Tiny World, Big Art in Madison

BY Arts Desk  August 19, 2009 at 1:55 PM EDT

If you happen to find yourself waiting out a flight delay at the airport in Madison, Wis., look on the bright side: You’ll have more time to browse an exhibit that unites art and science.

This isn’t your normal art display; the magnified images of cells, molecules and nanoscale structures were snapped by researchers at the University of Wisconsin-Madison to show the public — and possibly younger students thinking of going into art or science or both — that there’s plenty of creativity in research.

The exhibit “Tiny: Art From Microscopes at UW-Madison” has been the Dane County Regional Airport’s most popular art display, and the exhibiton has been extended.

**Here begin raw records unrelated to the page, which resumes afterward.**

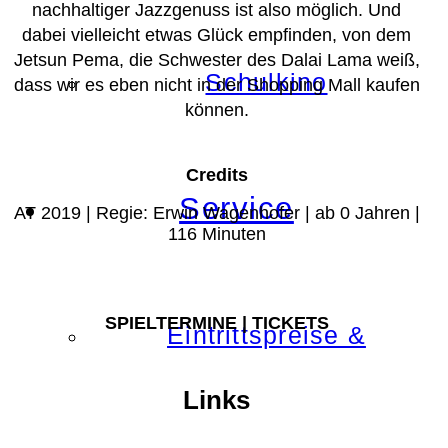
nachhaltiger Jazzgenuss ist also möglich. Und
dabei vielleicht etwas Glück empfinden, von dem
Jetsun Pema, die Schwester des Dalai Lama weiß,
Schulkino
dass wir es eben nicht in der Shopping Mall kaufen
können.
Credits
Service
AT 2019 | Regie: Erwin Wagenhofer | ab 0 Jahren |
116 Minuten
SPIELTERMINE | TICKETS
Eintrittspreise &
Links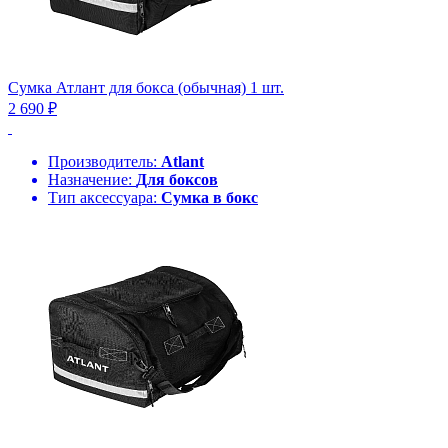
Сумка Атлант для бокса (обычная) 1 шт.
2 690 ₽
Производитель:
Atlant
Назначение:
Для боксов
Тип аксессуара:
Сумка в бокс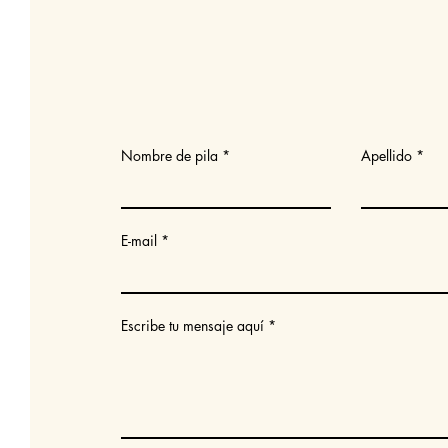
Nombre de pila
Apellido
E-mail
Escribe tu mensaje aquí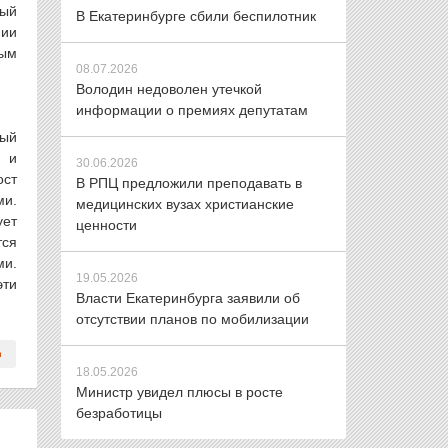
рый
В Екатеринбурге сбили беспилотник
нии
ным
08.07.2026
Володин недоволен утечкой
информации о премиях депутатам
мый
м и
30.06.2026
ост
В РПЦ предложили преподавать в
ми.
медицинских вузах христианские
ует
ценности
тся
ми.
19.05.2026
эти
Власти Екатеринбурга заявили об
отсутствии планов по мобилизации
18.05.2026
Министр увидел плюсы в росте
безработицы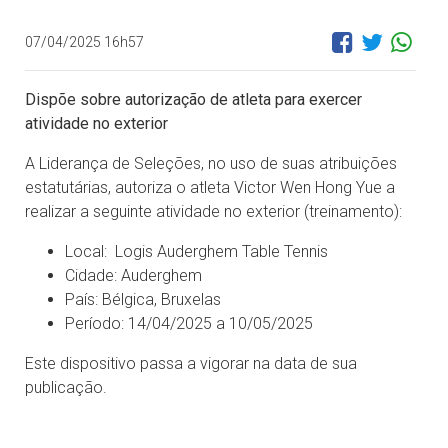
07/04/2025 16h57
Dispõe sobre autorização de atleta para exercer
atividade no exterior
A Liderança de Seleções, no uso de suas atribuições
estatutárias, autoriza o atleta Victor Wen Hong Yue a
realizar a seguinte atividade no exterior (treinamento):
Local: Logis Auderghem Table Tennis
Cidade: Auderghem
País: Bélgica, Bruxelas
Período: 14/04/2025 a 10/05/2025
Este dispositivo passa a vigorar na data de sua
publicação.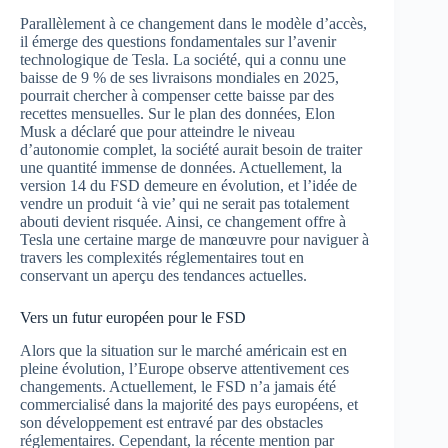
Parallèlement à ce changement dans le modèle d’accès,
il émerge des questions fondamentales sur l’avenir
technologique de Tesla. La société, qui a connu une
baisse de 9 % de ses livraisons mondiales en 2025,
pourrait chercher à compenser cette baisse par des
recettes mensuelles. Sur le plan des données, Elon
Musk a déclaré que pour atteindre le niveau
d’autonomie complet, la société aurait besoin de traiter
une quantité immense de données. Actuellement, la
version 14 du FSD demeure en évolution, et l’idée de
vendre un produit ‘à vie’ qui ne serait pas totalement
abouti devient risquée. Ainsi, ce changement offre à
Tesla une certaine marge de manœuvre pour naviguer à
travers les complexités réglementaires tout en
conservant un aperçu des tendances actuelles.
Vers un futur européen pour le FSD
Alors que la situation sur le marché américain est en
pleine évolution, l’Europe observe attentivement ces
changements. Actuellement, le FSD n’a jamais été
commercialisé dans la majorité des pays européens, et
son développement est entravé par des obstacles
réglementaires. Cependant, la récente mention par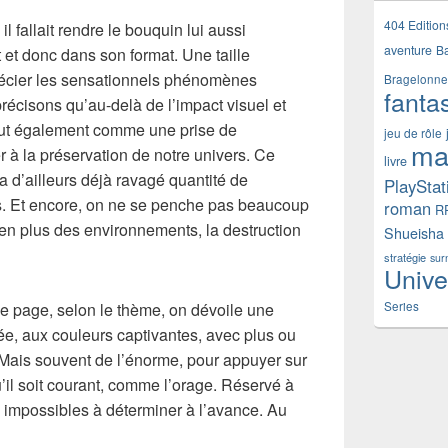
404 Edition
il fallait rendre le bouquin lui aussi
aventure
B
t donc dans son format. Une taille
récier les sensationnels phénomènes
Bragelonne
fanta
précisons qu’au-delà de l’impact visuel et
veut également comme une prise de
jeu de rôle
ma
 à la préservation de notre univers. Ce
livre
 d’ailleurs déjà ravagé quantité de
PlayStat
. Et encore, on ne se penche pas beaucoup
roman
R
en plus des environnements, la destruction
Shueisha
stratégie
sur
Unive
 page, selon le thème, on dévoile une
Series
sée, aux couleurs captivantes, avec plus ou
 Mais souvent de l’énorme, pour appuyer sur
il soit courant, comme l’orage. Réservé à
 impossibles à déterminer à l’avance. Au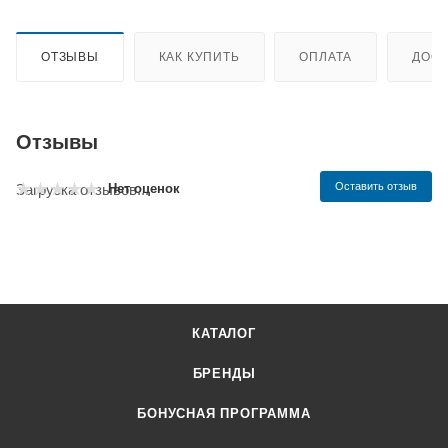
ОТЗЫВЫ
КАК КУПИТЬ
ОПЛАТА
ДОСТ
Отзывы
Оставить отзыв
Нет оценок
Загрузка отзывов...
КАТАЛОГ
БРЕНДЫ
БОНУСНАЯ ПРОГРАММА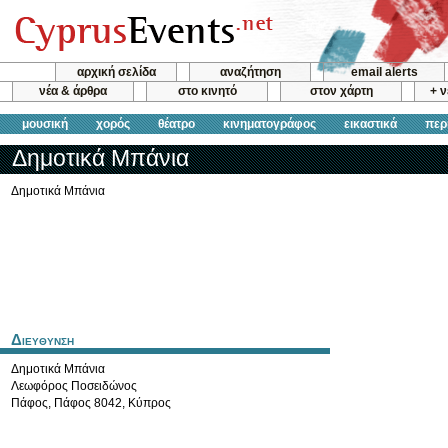
αρχική σελίδα
αναζήτηση
email alerts
νέα & άρθρα
στο κινητό
στον χάρτη
+ 
μουσική
χορός
θέατρο
κινηματογράφος
εικαστικά
περ
Δημοτικά Μπάνια
Δημοτικά Μπάνια
Διευθυνση
Δημοτικά Μπάνια
Λεωφόρος Ποσειδώνος
Πάφος
,
Πάφος
8042
,
Κύπρος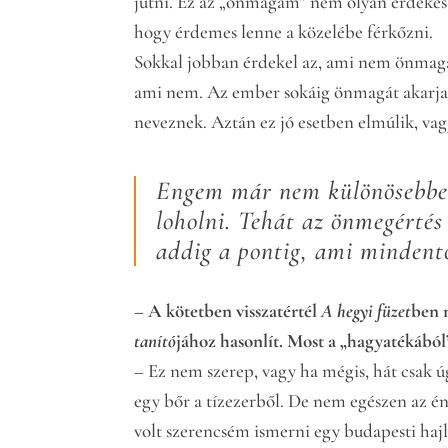
jutni. Ez az „önmagam” nem olyan érdekes
hogy érdemes lenne a közelébe férkőzni.
Sokkal jobban érdekel az, ami nem önmaga
ami nem. Az ember sokáig önmagát akarja te
neveznek. Aztán ez jó esetben elmúlik, vag
Engem már nem különösebben
loholni. Tehát az önmegértés 
addig a pontig, ami mindent
– A kötetben visszatértél
A hegyi füzet
ben 
tanító
jához hasonlít. Most a „hagyatékából
– Ez nem szerep, vagy ha mégis, hát csak 
egy bőr a tízezerből. De nem egészen az én 
volt szerencsém ismerni egy budapesti haj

Wing Development in the Butterfly 'Bicyclus anyana'[Watch a slide show of ‘Tiny: Art From Microscopes at UW-Madison,’ narrated by the exhibition’s curator and two of the scientists-turned-artists about the project.]

Madison-based printmaking studio Tandem Press coordinates exhibits at the airport, and it helped plan the project and print the images. Paula Panczenko, director of Tandem Press, said they started by connecting a group of artists with scientists who were interested in presenting their imagery as art.

“The whole idea behind this whole project is that all of these images are original data from many of the labs on campus,” said Steve Paddock of the Howard Hughes Medical Institute and a professor of molecular biology at UW-Madison. “And they all have meaning scientifically. And the nice collaboration behind the Tandem Press is to see how the public reacts to the images when they frame them up as original pieces of artwork.”

The exhibit, which showcases 40 images, as well as antique microscopes and 3-D models, is free and will be on display through Dec. 31.